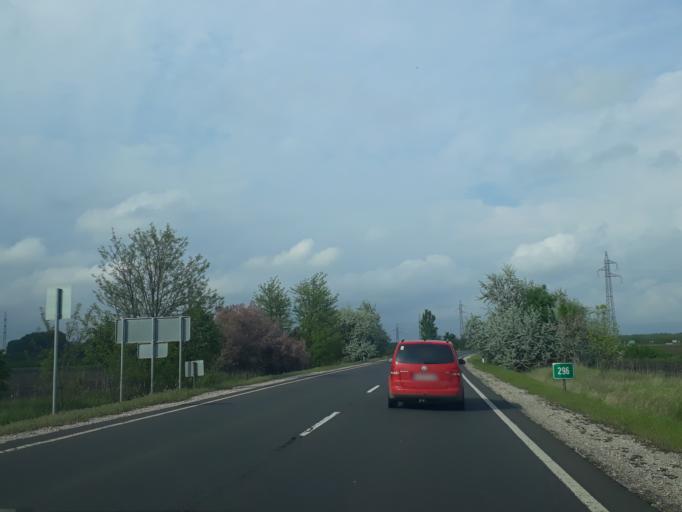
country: HU
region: Szabolcs-Szatmar-Bereg
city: Nyirbogdany
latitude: 48.0634
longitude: 21.9289
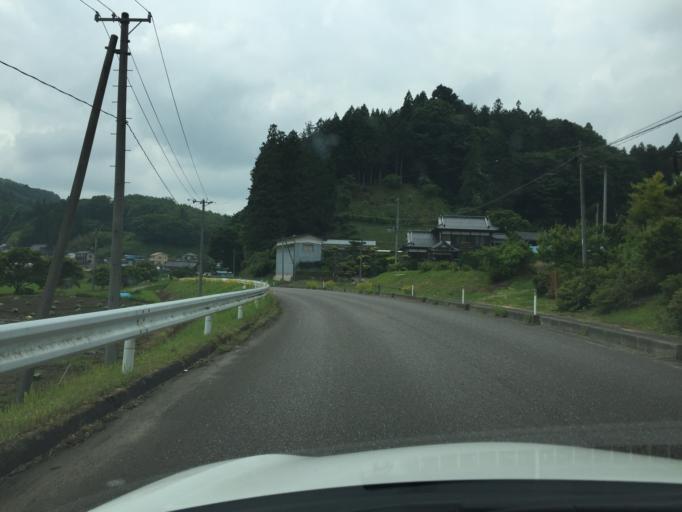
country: JP
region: Fukushima
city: Funehikimachi-funehiki
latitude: 37.2943
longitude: 140.5804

----

## DO THIS
Could you copy out every line of the data above word for word, leaving the pictures out?

## OUTPUT OF THE TASK
country: HU
region: Szabolcs-Szatmar-Bereg
city: Nyirbogdany
latitude: 48.0634
longitude: 21.9289
country: JP
region: Fukushima
city: Funehikimachi-funehiki
latitude: 37.2943
longitude: 140.5804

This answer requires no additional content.